The Oil and the Glory
Everyone’s investing in Chinese coal except… China?
Tell me what’s wrong with this picture: China burns half the six billion tons of coal consumed globally each year, a vast hunger that’s ignited a free-for-all among coal suppliers and dealmakers for a piece of the action, and pushed coal prices to a two-year high. In just one week this month, U.S. and European ...
Tell me what’s wrong with this picture: China burns half the six billion tons of coal consumed globally each year, a vast hunger that’s ignited a free-for-all among coal suppliers and dealmakers for a piece of the action, and pushed coal prices to a two-year high. In just one week this month, U.S. and European companies signed $15 billion in deals for coal properties, Javier Blas writes in the Financial Times. Going forward, the United States appears likely to be a special focus of such mergers-and-acquisitions attention, report the FT‘s Ed Crooks and Helen Thomas. Yet China is barely in the dealmaking — none of this new action involves Chinese companies. Blas quotes Melinda Moore of Credit Suisse on the topic: “I’m surprised that China has not had a greater presence in the latest round of M&A in coal, or at least not been financing more of the expansions.”

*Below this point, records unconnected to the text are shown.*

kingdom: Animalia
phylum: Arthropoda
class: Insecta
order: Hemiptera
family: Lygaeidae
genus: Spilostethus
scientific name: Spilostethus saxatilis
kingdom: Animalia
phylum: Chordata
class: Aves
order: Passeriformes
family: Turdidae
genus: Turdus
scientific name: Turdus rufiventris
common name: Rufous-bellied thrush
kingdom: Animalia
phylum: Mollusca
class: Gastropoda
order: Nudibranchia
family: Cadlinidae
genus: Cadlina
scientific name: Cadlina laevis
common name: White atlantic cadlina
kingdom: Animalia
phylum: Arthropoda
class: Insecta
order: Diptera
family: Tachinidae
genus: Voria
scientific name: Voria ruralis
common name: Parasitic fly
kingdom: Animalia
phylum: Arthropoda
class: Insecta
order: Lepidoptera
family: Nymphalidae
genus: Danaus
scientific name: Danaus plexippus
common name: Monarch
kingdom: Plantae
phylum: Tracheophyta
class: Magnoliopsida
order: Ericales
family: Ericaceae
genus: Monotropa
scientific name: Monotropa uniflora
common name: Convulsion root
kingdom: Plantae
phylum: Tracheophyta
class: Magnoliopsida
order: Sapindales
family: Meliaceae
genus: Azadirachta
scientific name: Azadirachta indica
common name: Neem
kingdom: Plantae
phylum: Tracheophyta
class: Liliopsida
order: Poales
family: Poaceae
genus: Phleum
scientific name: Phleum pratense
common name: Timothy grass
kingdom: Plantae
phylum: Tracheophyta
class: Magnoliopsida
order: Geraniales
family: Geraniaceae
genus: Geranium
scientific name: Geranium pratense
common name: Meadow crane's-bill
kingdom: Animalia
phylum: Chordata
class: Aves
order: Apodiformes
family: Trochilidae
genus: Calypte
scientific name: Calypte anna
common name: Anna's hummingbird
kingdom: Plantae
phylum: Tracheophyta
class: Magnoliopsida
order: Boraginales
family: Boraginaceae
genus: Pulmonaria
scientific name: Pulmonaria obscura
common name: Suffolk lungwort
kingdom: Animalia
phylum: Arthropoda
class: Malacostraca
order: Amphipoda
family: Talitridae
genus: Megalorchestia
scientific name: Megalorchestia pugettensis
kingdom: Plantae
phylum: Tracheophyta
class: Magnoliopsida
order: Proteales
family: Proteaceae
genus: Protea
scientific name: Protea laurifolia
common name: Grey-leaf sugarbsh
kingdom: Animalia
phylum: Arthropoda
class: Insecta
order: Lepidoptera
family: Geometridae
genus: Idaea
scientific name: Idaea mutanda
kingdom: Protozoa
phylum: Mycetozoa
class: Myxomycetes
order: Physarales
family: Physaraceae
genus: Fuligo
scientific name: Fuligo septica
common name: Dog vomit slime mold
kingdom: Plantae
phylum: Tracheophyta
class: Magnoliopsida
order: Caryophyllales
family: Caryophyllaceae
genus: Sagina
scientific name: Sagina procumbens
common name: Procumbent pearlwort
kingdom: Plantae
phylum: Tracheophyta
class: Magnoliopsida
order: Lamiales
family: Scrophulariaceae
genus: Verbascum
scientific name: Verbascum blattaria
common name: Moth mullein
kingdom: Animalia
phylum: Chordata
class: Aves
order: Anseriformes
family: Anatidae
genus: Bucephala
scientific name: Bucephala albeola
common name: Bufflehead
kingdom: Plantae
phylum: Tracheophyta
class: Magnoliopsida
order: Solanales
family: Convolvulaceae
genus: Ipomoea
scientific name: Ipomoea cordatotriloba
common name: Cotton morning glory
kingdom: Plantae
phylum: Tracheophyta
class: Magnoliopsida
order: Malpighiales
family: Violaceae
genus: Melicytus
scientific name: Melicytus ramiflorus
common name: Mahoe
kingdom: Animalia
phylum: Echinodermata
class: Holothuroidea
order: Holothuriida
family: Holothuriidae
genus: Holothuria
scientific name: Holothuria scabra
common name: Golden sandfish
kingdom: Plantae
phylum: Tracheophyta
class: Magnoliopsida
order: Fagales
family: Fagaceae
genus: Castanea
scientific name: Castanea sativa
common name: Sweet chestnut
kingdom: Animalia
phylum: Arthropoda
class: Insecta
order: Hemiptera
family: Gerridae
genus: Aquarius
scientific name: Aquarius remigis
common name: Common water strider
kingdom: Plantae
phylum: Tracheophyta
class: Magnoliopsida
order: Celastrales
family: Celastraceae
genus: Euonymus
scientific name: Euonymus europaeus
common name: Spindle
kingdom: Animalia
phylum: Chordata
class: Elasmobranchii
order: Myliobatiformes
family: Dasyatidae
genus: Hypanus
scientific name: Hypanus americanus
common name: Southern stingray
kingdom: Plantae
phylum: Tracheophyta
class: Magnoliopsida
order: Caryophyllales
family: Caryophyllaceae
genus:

That is quite an understatement. How is one to interpret why the most aggressive resource-buying force on the planet — a country that derives most of its electricity from coal, and has a fixation on energy security verging on the paranoid — is lying low in a buying frenzy?
China is known for overpaying, such as the $3.1 billion it ponied up for half of Argentina’s Pan American Energy in March, or about 50 percent higher than the $2.1 billion at which Wood Mackenzie valued it. But until now, I have not heard of Chinese companies not trying really hard. It’s not that they are not in the mix at all — Chinese power-generation companies are planning on some big acquisitions from now until 2020, the Xinhua News Agency reports. But they are relatively market indifferent, and that doesn’t comport with our understanding of China’s economic strategy.
When you want to know what people are really thinking, look where they have skin in the game. So what is going on? One possibility is that China regards coal as a big requirement, but not a long-term strategic hold. It could signal that, unlike the long-term bet on coal suggested by conventional wisdom, China intends to veer far more heavily into natural gas. Consider, for example, the $1 billion purchase by China National Overseas Oil Corp. of a one-third share of Chesapeake Energy’s Eagle Ford shale gas property.
As this blog has discussed previously, the Chinese Communist Party is not suicidal. For its political survival, it will look to curb the coal pollution that’s aggravating more and more Chinese, and more fully embrace the growing glut of natural gas washing up on its shores.